Can I Seal My Criminal Records

Possession of stolen property is a serious offense in Nevada. Thankfully, you may be able to seal the record for this conviction.

Check out the table here to find out how long you have to wait before your records are sealed. This depends on what offense the conviction is.

Charged with a Crime? The Defenders Can Help

If you or someone you know has been charged with possession of stolen property in Nevada, contact the Defenders. Our experienced attorneys are ready to fight for your rights and ensure that justice is served.

We can help build a defense that fits the specifics of your case and may be able to get your charges reduced or even dismissed.

Frequently Asked Questions

Can I be arrested for possessing stolen goods?

Yes, you can. Under NRS 205.275, it is illegal to possess stolen goods in Nevada with the knowledge that they are stolen, regardless of whether or not you are the one who stole them. Penalties typically depend on the value of the property.

Can I be charged with possessing stolen property if I didn’t know it was stolen?

Yes. According to Nevada laws, you can be charged with possession of stolen property without any knowledge that the items were obtained illegally – as long as it’s expected that a reasonable person would have been aware. For example, buying electronics at a back of a van parked in a dark alley in the middle of the night would have given any reasonable person reason to believe the goods were stolen.

What is the penalty for possessing stolen property in Nevada?

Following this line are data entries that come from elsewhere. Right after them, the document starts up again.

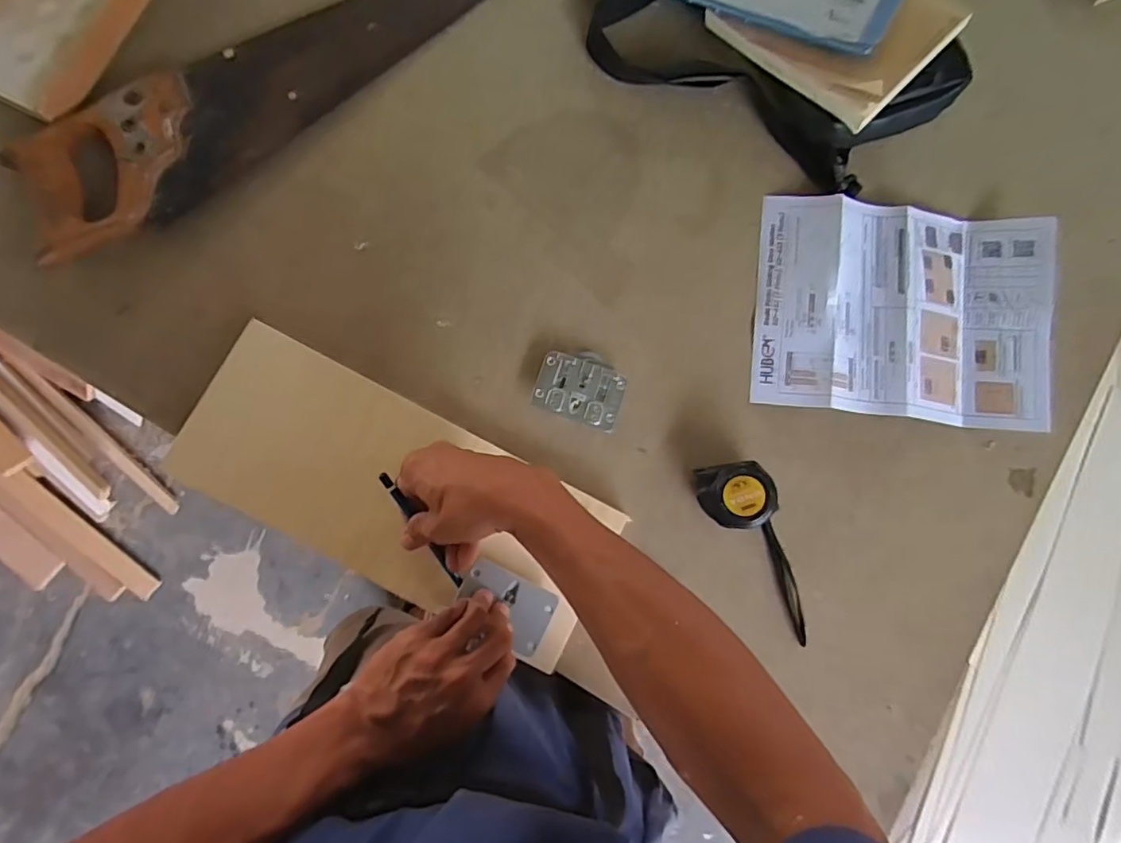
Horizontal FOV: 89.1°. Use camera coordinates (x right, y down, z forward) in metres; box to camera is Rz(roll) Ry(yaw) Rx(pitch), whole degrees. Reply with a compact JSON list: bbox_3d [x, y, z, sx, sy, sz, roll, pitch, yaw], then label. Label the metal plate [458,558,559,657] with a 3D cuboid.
[{"bbox_3d":[-0.046,0.155,0.477,0.078,0.004,0.053,26,83,-1],"label":"metal plate"}]

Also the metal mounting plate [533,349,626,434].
[{"bbox_3d":[0.019,-0.032,0.527,0.080,0.013,0.064,20,83,-2],"label":"metal mounting plate"}]

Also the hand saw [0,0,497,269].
[{"bbox_3d":[-0.239,-0.312,0.521,0.491,0.029,0.114,-31,87,-6],"label":"hand saw"}]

The penalties for possession of stolen property depend on the value of the property. Generally, misdemeanor charges for less than $1,200 worth of stolen goods carry up to 6 months in jail and/or a fine of up to $1,000.Stealing property valued above $1,200 can lead to felony charges and significant consequences. If convicted you may face up to 10-20 years of imprisonment alongside fines as high as $15,000. Restitution may also be ordered in certain cases.

What are the defenses to a charge of possession of stolen property?

There are several possible defense strategies that may be available to you in this situation, such as lack of knowledge, lack of possession, and illegal search and seizure.

Is possession of stolen property a felony in Nevada?

It depends. Depending on the value of the property, the offense can range from a misdemeanor to a category B felony.

Is there any way to get my charges reduced or dismissed?

Yes, there are a few legal defenses that may apply and help reduce your charges or have them dismissed entirely. These include lack of knowledge that goods were stolen, lack of possession, showing that the goods were lawfully obtained by another means, and arguing illegal search and seizure.